SOURCE INFORMATION Block Start

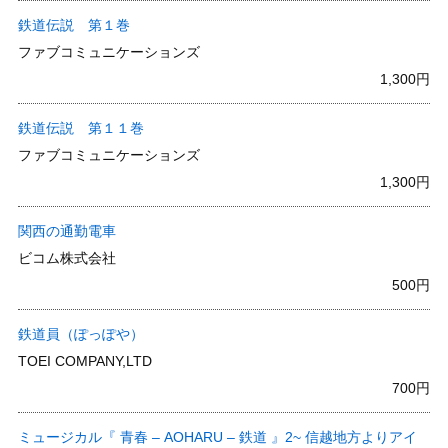
鉄道伝説 第１巻
ファブコミュニケーションズ
1,300円
鉄道伝説 第１１巻
ファブコミュニケーションズ
1,300円
関西の通勤電車
ビコム株式会社
500円
鉄道員（ぽっぽや）
TOEI COMPANY,LTD
700円
ミュージカル『 青春 – AOHARU – 鉄道 』2~ 信越地方よりアイ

SOURCE INFORMATION Block End

HOW TO COMPLETE THIS TASK - Convert the lines above into a Markdown table with the columns "Row" and "Line", numbering each line in order and skipping blank lines. Leave the pictures out of the table.

WORKED SOLUTION -
| Row | Line |
|---|---|
| 1 | 鉄道伝説 第１巻 |
| 2 | ファブコミュニケーションズ |
| 3 | 1,300円 |
| 4 | 鉄道伝説 第１１巻 |
| 5 | ファブコミュニケーションズ |
| 6 | 1,300円 |
| 7 | 関西の通勤電車 |
| 8 | ビコム株式会社 |
| 9 | 500円 |
| 10 | 鉄道員（ぽっぽや） |
| 11 | TOEI COMPANY,LTD |
| 12 | 700円 |
| 13 | ミュージカル『 青春 – AOHARU – 鉄道 』2~ 信越地方よりアイ |